▶ [Source document]:

□ □ □ □ □ □ □

Focusing on this Greece–Turkey anecdote, which according to the author “demonstrates that the dichotomy between “enemy” and “ally” may be misleading” therefore requires a brief explanatory background. Both countries have been NATO members since 1952. Since then, there have been numerous occasions on which friction between them on a wide selection of issues (territorial waters, national airspace, flight information region [FIR] for the control of flight activity, and the continental shelf), escalated to the brink of war in 1974, 1987 and 1996.³ Given this background, one could not really wonder why both countries, despite being NATO members, have been entangled in an arms race (Andreou and Zombanakis, 2006, pp. 1-18) while occasional efforts to talk these issues over have failed. For the purposes of this paper, we shall be compelled to focus only on the national airspace issue since this is the one related to the error-correction mechanism we shall be using for the analysis, and which will be explained later on in the paper.⁴ The reasoning behind this specific choice is based on the fact that the number of daily engagement incidents between aircraft of the two sides constitutes the most aggressive form of challenge given the data series available and is thus a selection much closer to the concept of threat compared to incidents of simple ICAO or FIR violations. The specific variable also assumes a clearly short-term character, as explained earlier on in this paper, and cannot be used in a long-run context, in which one runs the risk of deriving coefficients that may be difficult to interpret.

Given our discussion in Sections 3.1 and 3.2, the variable representing threat in the Greek defence expenditure function is considered to refer to the internal dimension of the concept, as it has led to an arms race between Greece and Turkey, i.e., an internal threat (Hartley, 2020, p. 14). This being the case of a long-run equilibrium, as already mentioned, none of the empirical sources referred to in the review above could ever tackle a case in which the identities of an ally and an adversary can coincide in the case of an alliance member. In fact, as pointed out by Sandler and Hartley (1995, pp. 19-51), the alliance model is a static (equilibrium) analysis. Even if one agrees that the behaviour of Turkey in the NATO alliance follows the “Joint Product Model” as opposed to the “Pure Public Good Model,” we still face a static, suboptimal Nash equilibrium environment.⁵ This means that our specific alliance model needs to be modified to acquire a dynamic dimension. We need therefore to adjust the demand for the defence expenditure function of Greece, as this is derived within the guidelines of the standard theory (Smith, 1980, pp. 811-820, and 1989, pp. 345-359). To do so, we will focus on the dynamics of the variables representing the threat.

Representing the concept of threat as used in a defence spending function requires caution. For example, the aggregate defence expenditure of a potential adversary, including funds channelled to equipment, personnel and infrastructure may be a reasonable approximation for a possible threat in the future. However, it does not entail the concept of an immediate and direct form of claim against the targeted nation’s sovereignty, or even an attack against it. To put it differently; threat might be regarded as a damoclean sword for the country in focus but is by no means an action exercising threat. The typical defence spending equation, by design, focuses on potential threat and cannot deal with situations where the adversary utilises its resources to challenge the sovereignty rights of the other country. Daily violations of Greek airspace by the Turkish Airforce is a case in point. In this paper, we show how the typical defence spending model can be modified to accommodate such phenomena.

□ □ □ □ □ □ □

Stored data entries:

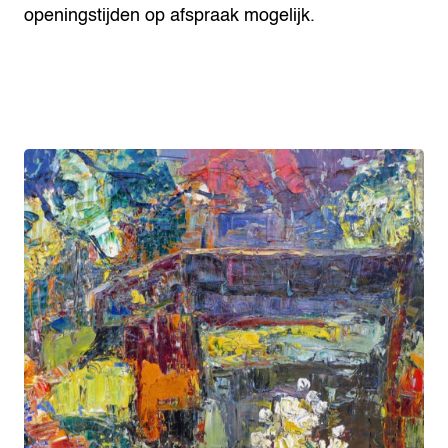
openingstijden op afspraak mogelijk.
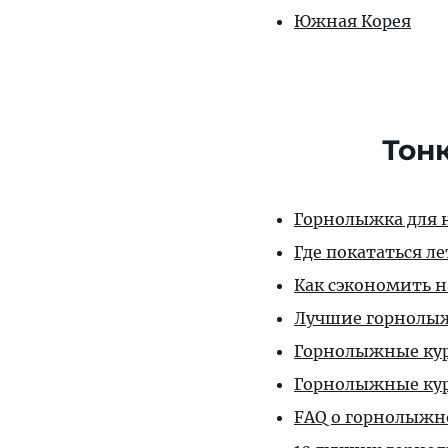
Южная Корея
Тон
Горнолыжка для 
Где покататься л
Как сэкономить 
Лучшие горнолыж
Горнолыжные кур
Горнолыжные ку
FAQ о горнолыжн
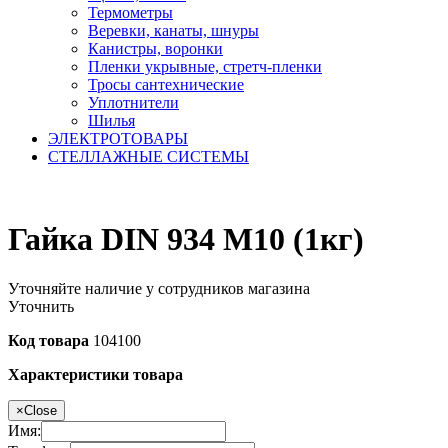
Термометры
Веревки, канаты, шнуры
Канистры, воронки
Пленки укрывные, стретч-пленки
Тросы сантехнические
Уплотнители
Шилья
ЭЛЕКТРОТОВАРЫ
СТЕЛЛАЖНЫЕ СИСТЕМЫ
Гайка DIN 934 М10 (1кг)
Уточняйте наличие у сотрудников магазина
Уточнить
Код товара
104100
Характеристики товара
×
Close
Имя:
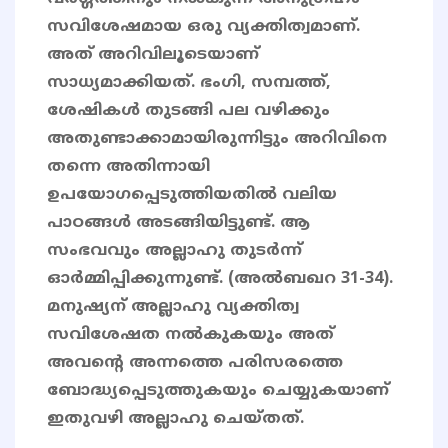
സവിശേഷമായ ഒരു വ്യക്തിത്വമാണ്.
അത് അറിവിലൂടെയാണ്
സാധ്യമാക്കിയത്. ഭംഗി, സമ്പത്ത്,
ശേഷികൾ തുടങ്ങി പല വഴിക്കും
അതുണ്ടാക്കാമായിരുന്നിട്ടും അറിവിനെ
തന്നെ അതിന്നായി
ഉപയോഗപ്പെടുത്തിയതിൽ വലിയ
പാഠങ്ങൾ അടങ്ങിയിട്ടുണ്ട്. ആ
സംഭവവും അല്ലാഹു തുടർന്ന്
ഓർമ്മിപ്പിക്കുന്നുണ്ട്. (അൽബഖറ 31-34).
മനുഷ്യന് അല്ലാഹു വ്യക്തിത്വ
സവിശേഷത നൽകുകയും അത്
അവന്റെ അന്നത്തെ പരിസരത്തെ
ബോദ്ധ്യപ്പെടുത്തുകയും ചെയ്യുകയാണ്
ഇതുവഴി അല്ലാഹു ചെയ്തത്.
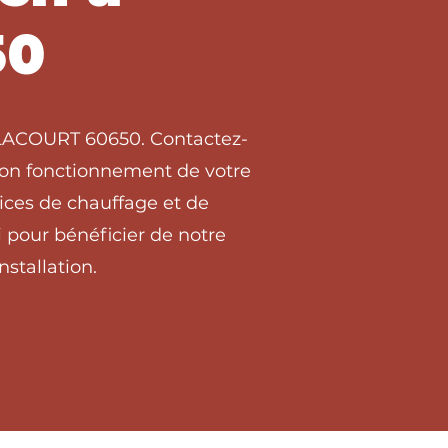
50
 BLACOURT 60650. Contactez-
 bon fonctionnement de votre
ices de chauffage et de
pour bénéficier de notre
stallation.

□ □ □ □ □ □ □

▶ [Directive 1]: From the passage on Greek–Turkish defense spending, render the sentence "Both countries have been NATO members since 1952." in French.
▶ [Directive 2]: Extend the passage on Greek–Turkish defense spending, picking up directly after its final sentence.

▶ [Task answer 1]: Les deux pays sont membres de l'OTAN depuis 1952.

▶ [Task answer 2]:
During the last twenty-five years or so, demand for defence models have been based on the so-called vector error correction methodology (e.g. Kapopoulos and Lazaretou, 1993, pp. 73-86). The reason for the popularity of this technique is quite simple. Most of the variables in a demand for defence equation are non-stationary. If a stable relationship among these variables exists (in the jargon of econometrics if they are cointegrated), an adjustment/error- correction mechanism must exist to force them to return to their long-run equilibrium, in cases in which they deviate from it. Typically, such an adjustment process is treated as a black box. This paper aims to reveal part of the developments concealed in such a black box, as it modifies the typical error correction model by introducing a mechanism that accelerates the process that leads back to the long-run equilibrium. This mechanism is introduced via an estimation of the defence expenditure function of Greece but using the adjustment-disturbance variable as a fixed regressor. This variable has been chosen to represent the number of engagements taking place on a daily basis between Greek and Turkish aircraft on the grounds of the geopolitical dispute explained earlier in Section 3.2. In fact, such engagements are taken to approximate a form of disturbance away from the alliance long-run equilibrium between the two countries, given that such forms of friction are not expected to occur in the context of a typical alliance environment. We therefore consider the reaction of the HAF (Hellenic Air Force) to prevent the violation of Greek airspace by Türk Hava Kuvvetleri (THK) as a response of the Greek side to such sustained disturbances suffered aimed at restoring equilibrium. Such a response, however, requires the procurement of additional defence equipment to be implemented, and aims to accelerate and eventually restore the long-run equilibrium, as this is described by a typical defence spending function. One can safely argue, therefore, that the time and cost required for accelerating the procurement process of additional defence equipment aimed at facing such erratic, incidents and restoring the alliance long-run equilibrium, approximates the degree of the alliance’s sub optimality.⁶ It also indicates the loss of efficiency suffered by Greece as a NATO member while frictions against Turkey, an alliance partner, continue.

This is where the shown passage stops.